Based on conservative APR (base + AVS - fees, excluding points): Puffer has the highest (5.13% with 5% fee + 2% AVS = strong margin). Renzo and etherfi are similar (~4.65%). Kelp is lowest (~4.51% with 8% fee). All similar within ~1% range. The bigger differences are in withdrawal delay (Renzo instant via Curve, Kelp 21 days) and points exposure (Renzo highest at 2% points value, Kelp lowest at 1.5%). Pick based on what matters more to you.

+Will EigenLayer + LRT points actually convert to tokens?

Possibly. EigenLayer's $EIGEN token launched in 2024 with airdrop to point holders. etherfi's $ETHFI launched March 2024 with significant value to point holders. Renzo's $REZ launched April 2024. Kelp has airdropped through KEP and KIP campaigns. Puffer hasn't announced its token but is widely expected to. Historical conversion rates have varied wildly (sometimes points → $5+ each, sometimes < $0.50). The simulator's 'point value' estimates are educated guesses, not guarantees.

+Can I use my LRT as DeFi collateral?

Yes for some markets. ezETH and weETH have been listed on Morpho, Spark, Pendle, and other lending markets — you can borrow against them while still earning LRT yield. This creates leveraged restaking strategies (deposit LRT, borrow ETH, deposit more LRT, etc.). Yields can reach 15-30% APR with leverage but liquidation risk during LRT depegs (which have happened — ezETH depegged to 0.95 in April 2024 due to Renzo's token launch) is real. Don't use leverage unless you fully understand liquidation cascade math.

+What happens to my LRT if EigenLayer has a major bug?

Worst case: your underlying ETH is stuck or partially lost. EigenLayer is the layer below your LRT — if it has a critical bug that loses ETH, every LRT loses too. EigenLayer has been audited extensively and has $20B+ TVL, but the protocol is still relatively new (launched 2023). LRT protocols add their own bug surface on top. This is why the 'extra 2-4% yield' comes with extra risk — you're not just trusting your LRT protocol, you're also trusting EigenLayer + all operator networks.

+Should I diversify across multiple LRTs?
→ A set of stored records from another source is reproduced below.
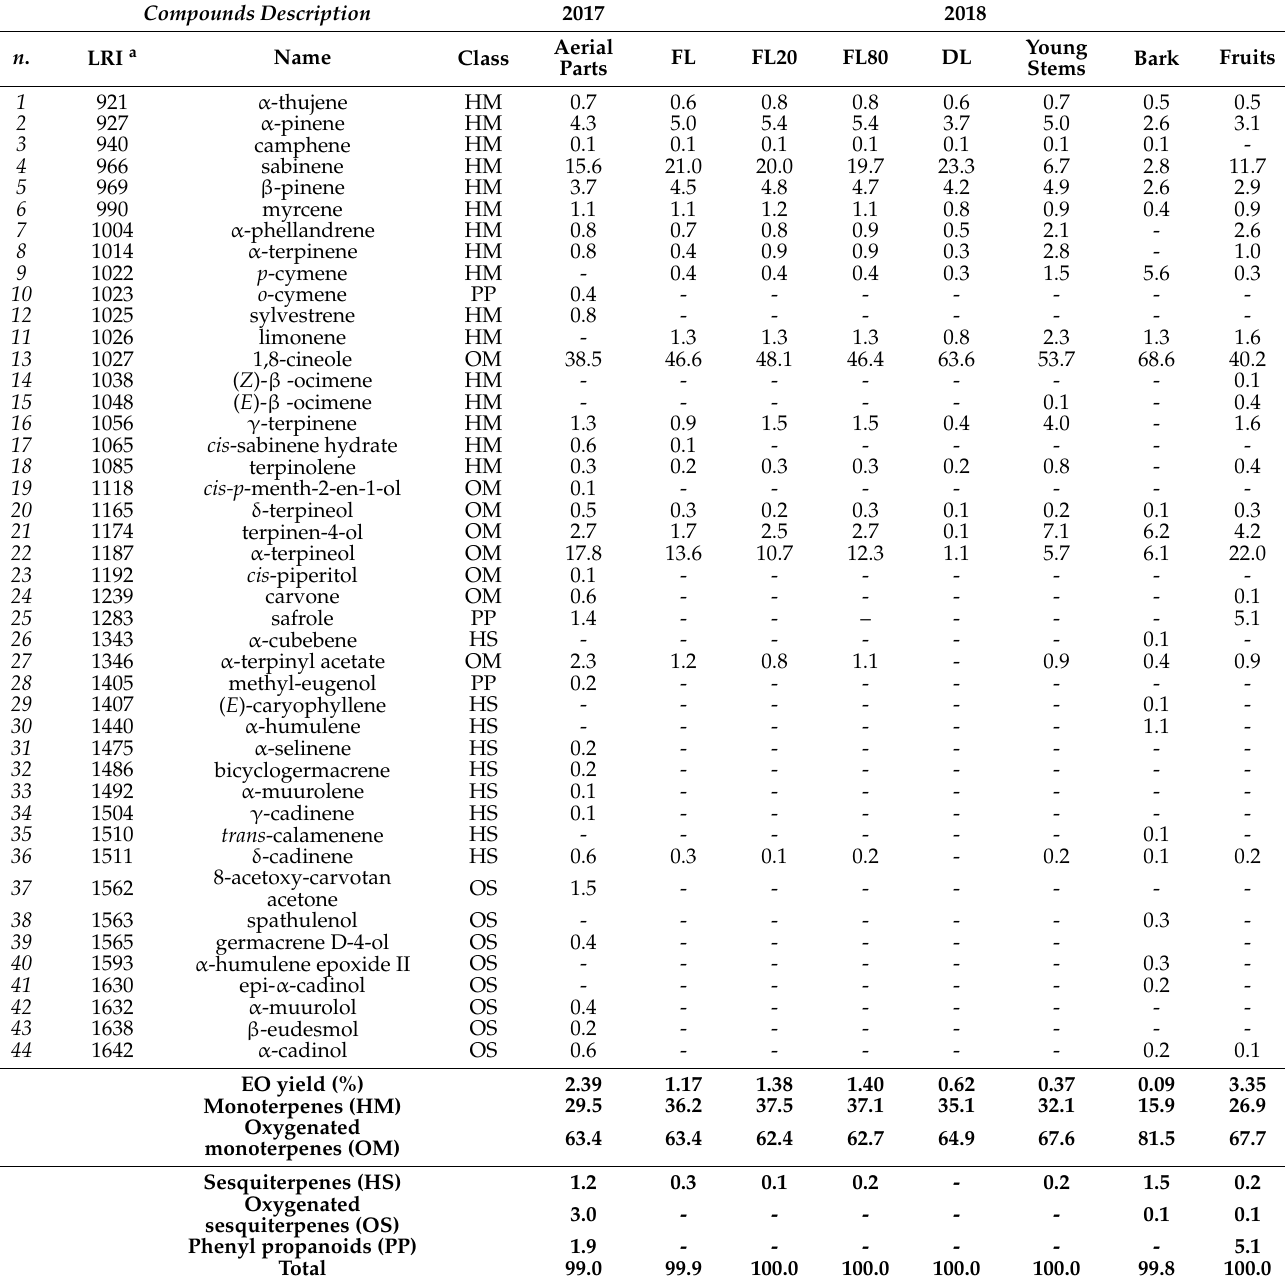
Table 2. Composition of the essential oils of C. camphora obtained in 2017 and 2018 from different plant parts and conservation procedures. FL , fresh leaves; FL20 , storage at − 20 ◦ C; FL80 , storage at − 80 ◦ C; DL , dried leaves. Data are reported as relative abundance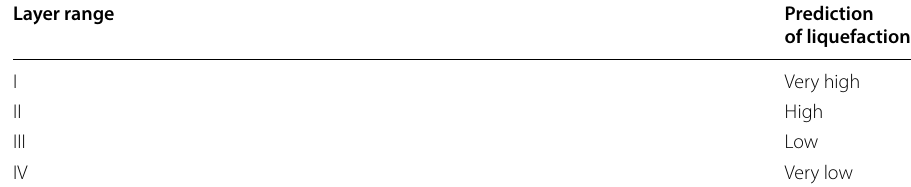
Table 5 Prediction of liquefaction according to OCDI [9]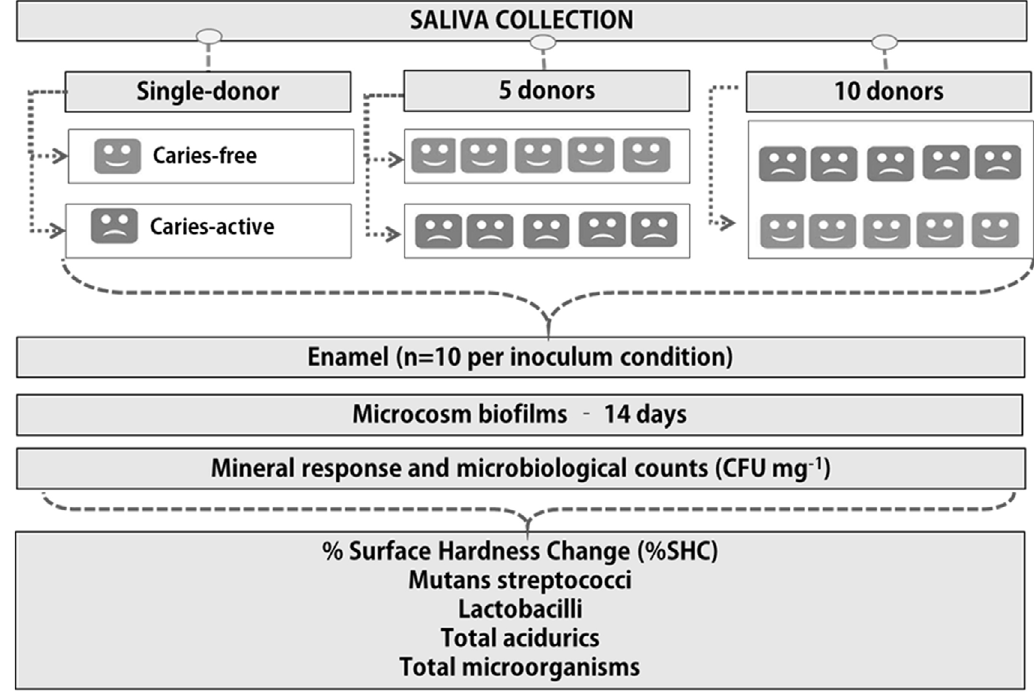
Figure 1- Study experimental design. Biofilms were formed over enamel specimens according to different inoculum conditions groups: single-donor (caries-free or caries-active), five donors (caries-free or caries-active) and 10 donors (five caries-free and five caries-active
Yes for $50k+ holdings. Split 40/30/20/10 across etherfi/Renzo/Puffer/Kelp gives you diversified smart contract risk + diversified points exposure. The downside: 4 positions to manage + slight UX overhead. For < $20k, just pick one — pick Puffer or etherfi for highest conservative yield + good ecosystem support. Avoid concentrating > 50% of your ETH in any single LRT — the smart contract risk is asymmetric and irreversible.